/Word_Frequency_Lists_ITA

Handy frequency lists of words in Italian, collected from the ItWaC corpus (Baroni, Bernardini, Ferraresi, & Zanchetta, 2009).

Primary LanguageRMIT LicenseMIT

Word_frequency_Lists_ITA

Handy frequency lists for Italian lexical words calculated from the corpus ItWac (Baroni, M., Bernardini, S., Ferraresi, A., & Zanchetta, E., 2009).

Contents:

NOUNS

  • itwac_nouns_lemmas_notail_2_0_0.csv List of word forms tagged as NOUNS. The minimum token frequency in this list is 3. Contains: wordform, lemma, POS, frequency (raw), frequency per million words (fpmw), frequency (zipf).

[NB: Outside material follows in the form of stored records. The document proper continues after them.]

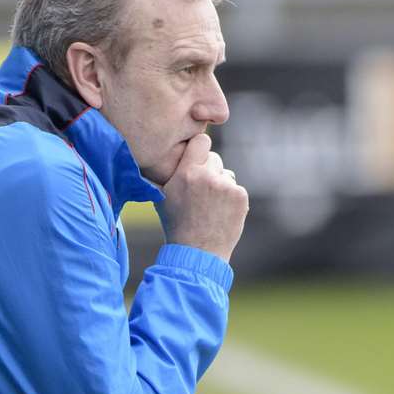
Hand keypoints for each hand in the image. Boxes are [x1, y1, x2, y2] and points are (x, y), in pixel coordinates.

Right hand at [156, 133, 248, 262]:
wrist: (197, 253)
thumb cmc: (176, 225)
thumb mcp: (161, 198)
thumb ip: (163, 174)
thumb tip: (153, 157)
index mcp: (186, 173)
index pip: (202, 141)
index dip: (200, 148)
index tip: (197, 158)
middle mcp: (207, 176)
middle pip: (214, 158)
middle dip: (209, 171)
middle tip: (201, 192)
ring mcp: (226, 186)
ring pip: (226, 175)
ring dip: (220, 186)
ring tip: (210, 207)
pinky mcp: (240, 196)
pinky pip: (236, 189)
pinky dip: (231, 199)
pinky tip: (220, 213)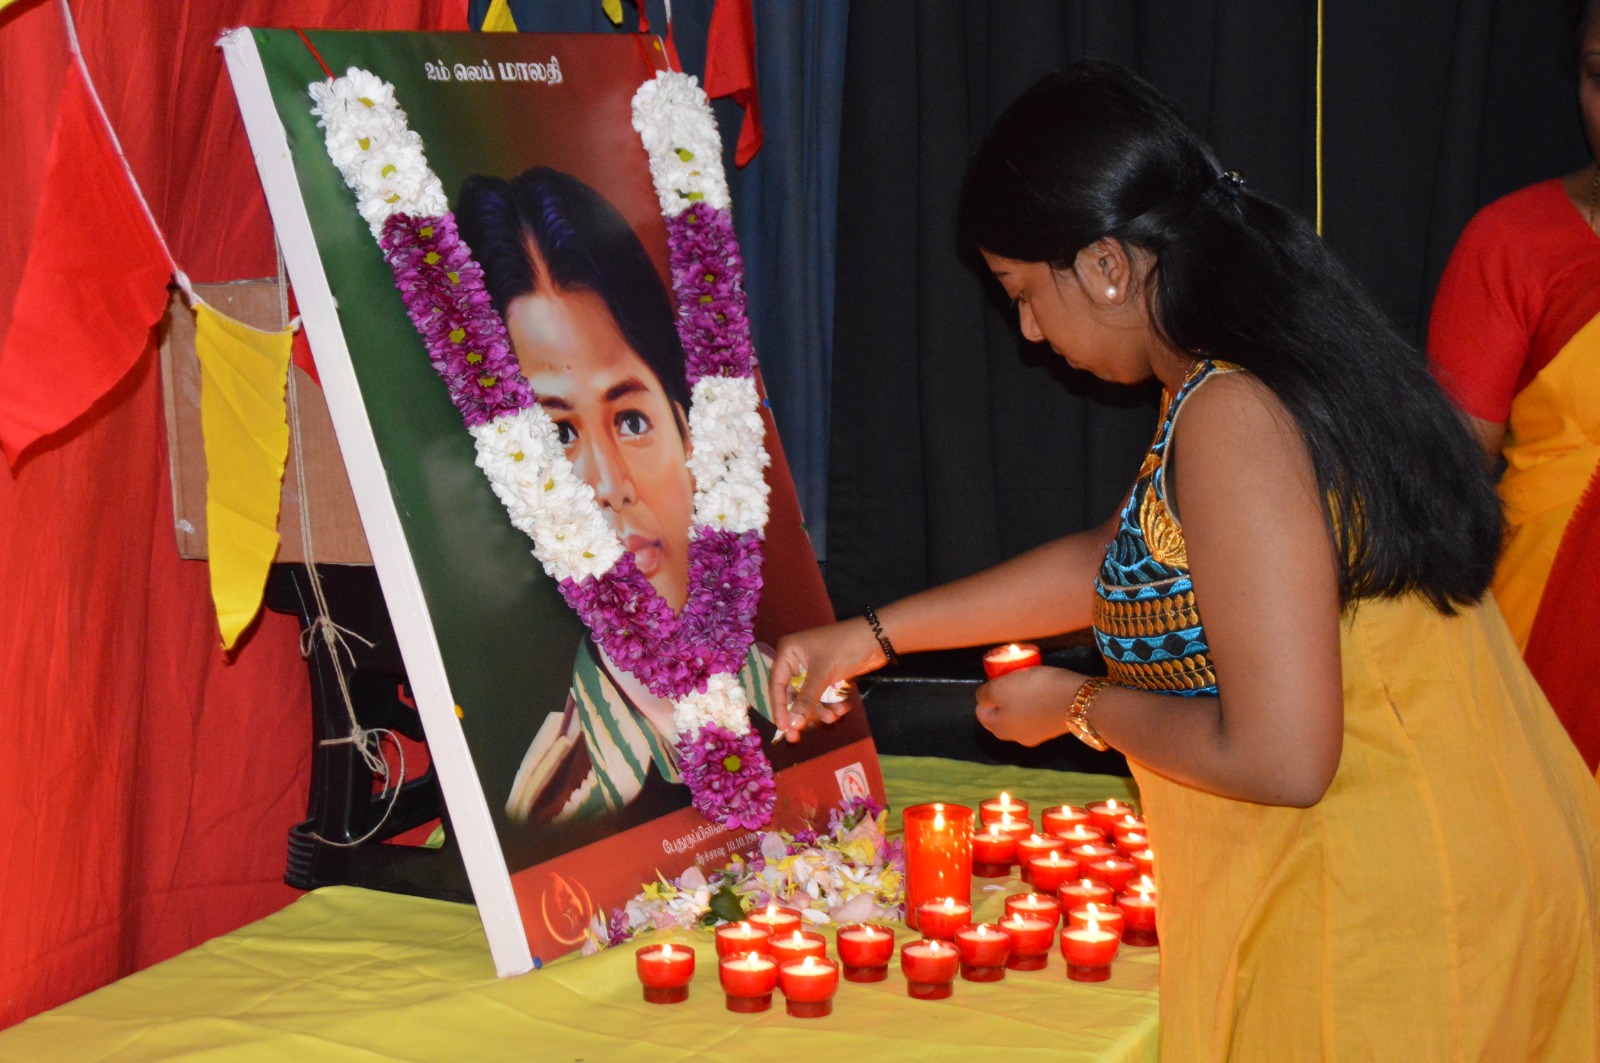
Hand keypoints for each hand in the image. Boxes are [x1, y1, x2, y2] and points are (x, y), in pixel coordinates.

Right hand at [769, 617, 884, 742]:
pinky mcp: (827, 675)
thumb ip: (806, 700)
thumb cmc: (845, 647)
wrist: (877, 638)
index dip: (779, 708)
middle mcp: (796, 660)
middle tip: (797, 737)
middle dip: (801, 713)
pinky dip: (831, 704)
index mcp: (788, 652)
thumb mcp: (823, 674)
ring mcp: (813, 668)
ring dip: (820, 710)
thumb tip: (791, 724)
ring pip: (809, 698)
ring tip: (833, 718)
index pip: (777, 685)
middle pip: (793, 694)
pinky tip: (843, 709)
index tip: (782, 728)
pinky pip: (823, 696)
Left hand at [974, 666, 1083, 747]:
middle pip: (1001, 716)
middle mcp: (1017, 737)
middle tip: (1010, 680)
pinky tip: (1042, 691)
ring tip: (1026, 683)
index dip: (986, 695)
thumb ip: (985, 695)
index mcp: (1001, 730)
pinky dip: (1035, 703)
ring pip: (1019, 715)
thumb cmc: (1033, 691)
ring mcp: (1037, 735)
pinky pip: (1036, 714)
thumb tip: (982, 700)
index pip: (982, 714)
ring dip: (1019, 700)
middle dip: (1002, 699)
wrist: (1077, 699)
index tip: (996, 681)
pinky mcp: (1053, 728)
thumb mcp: (1000, 688)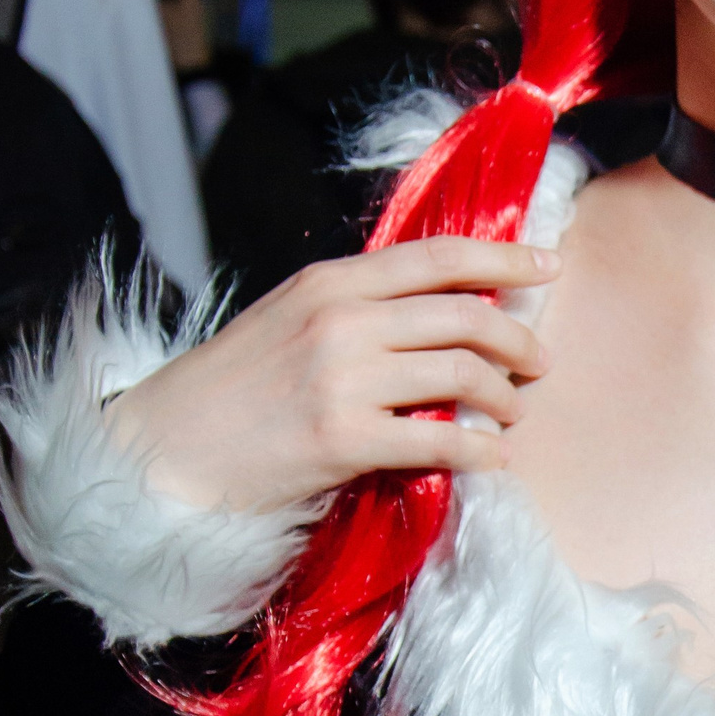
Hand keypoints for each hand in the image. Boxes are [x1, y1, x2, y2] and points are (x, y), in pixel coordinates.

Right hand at [109, 237, 557, 516]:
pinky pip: (438, 440)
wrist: (165, 447)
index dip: (505, 259)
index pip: (438, 257)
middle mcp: (341, 321)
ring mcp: (342, 380)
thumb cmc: (231, 388)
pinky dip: (479, 451)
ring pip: (461, 375)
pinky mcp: (342, 440)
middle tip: (538, 363)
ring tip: (513, 413)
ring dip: (503, 398)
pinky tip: (493, 459)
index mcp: (331, 282)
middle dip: (517, 340)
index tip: (549, 266)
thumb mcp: (288, 318)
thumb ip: (355, 308)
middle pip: (463, 317)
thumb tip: (435, 309)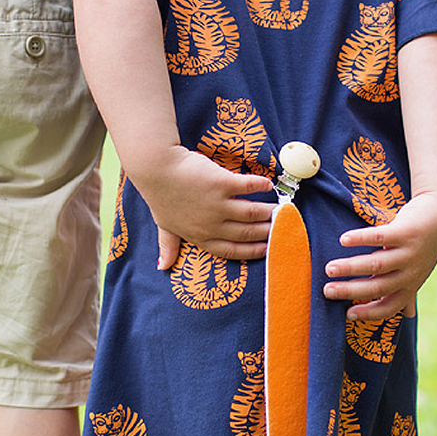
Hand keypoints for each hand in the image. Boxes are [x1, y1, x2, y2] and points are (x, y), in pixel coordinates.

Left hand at [131, 146, 273, 268]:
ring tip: (280, 210)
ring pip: (251, 212)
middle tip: (280, 228)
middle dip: (266, 232)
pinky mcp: (221, 183)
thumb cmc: (160, 196)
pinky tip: (269, 185)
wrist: (156, 169)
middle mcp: (212, 224)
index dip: (251, 251)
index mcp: (200, 236)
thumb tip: (163, 266)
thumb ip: (169, 245)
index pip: (231, 250)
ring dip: (268, 212)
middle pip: (246, 233)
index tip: (267, 250)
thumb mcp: (165, 225)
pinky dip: (260, 185)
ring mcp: (217, 204)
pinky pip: (247, 186)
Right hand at [321, 192, 436, 320]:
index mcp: (411, 285)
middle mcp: (411, 272)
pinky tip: (343, 240)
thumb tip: (408, 316)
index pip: (390, 306)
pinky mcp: (406, 232)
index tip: (347, 314)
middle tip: (327, 291)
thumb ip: (410, 291)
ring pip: (377, 264)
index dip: (369, 312)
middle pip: (378, 287)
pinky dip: (360, 239)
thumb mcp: (419, 271)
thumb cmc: (423, 245)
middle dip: (350, 291)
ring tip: (329, 268)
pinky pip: (380, 237)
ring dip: (350, 267)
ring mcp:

Encoding: utf-8. Calculated using countlemma_v2.0.0

  • itwac_nouns_lemmas_raw_2_0_0.zip List of word forms tagged as NOUNS. The minimum token frequency in this list is 1. Contains: wordform, lemma, POS, frequency (raw), frequency per million words (fpmw), frequency (zipf). Encoding: utf-8. Calculated using countlemma_v2.0.0

VERBS

  • itwac_verbs_lemmas_notail_2_1_0.csv List of word forms tagged as lexical VERBS (no auxiliary verbs). Contains: wordform, lemma, POS, modality, POS2 (ideally, functional verbs), frequency (raw), frequency per million words (fpmw), frequency (zipf). Encoding: utf-8. Calculated using countlemma_verb_2_1_0.

  • itwac_verbs_list_of_lemmas_2_1_0.csv List of lemmas from most to least represented across lexical VERB wordforms. Encoding: utf-8. Calculated using countlemma_verb_2_1_0.

ADJECTIVES

  • itwac_adj_lemmas_notail_2_1_0.csv List of word forms tagged as ADJ. The minimum token frequency in this list is 3. Contains: wordform, lemma, POS, frequency (raw), frequency per million words (fpmw), frequency (zipf). Encoding: utf-8. Calculated using countlemmaADJ

  • itwac_adj_lemmas_raw_2_1_0.zip List of word forms tagged as ADJ. The minimum token frequency in this list is 1. Contains: wordform, lemma, POS, frequency (raw), frequency per million words (fpmw), frequency (zipf). Encoding: utf-8. Calculated using countlemmaADJ

  • countlemma_v2.0.0.R Code used to provide a frequency list of all the NOUN forms present in Itwac, tagged for POS and lemma. This version is less time consuming in handling big files if compared to v_1.

  • countlemma_verb_2_1_0.R Code used to provide a frequency list of all the VERB forms present in Itwac, tagged for POS, lemma, modality.

  • countlemma_adj.R Code used to provide a frequency list of all the ADJ forms present in Itwac, tagged for POS and lemma.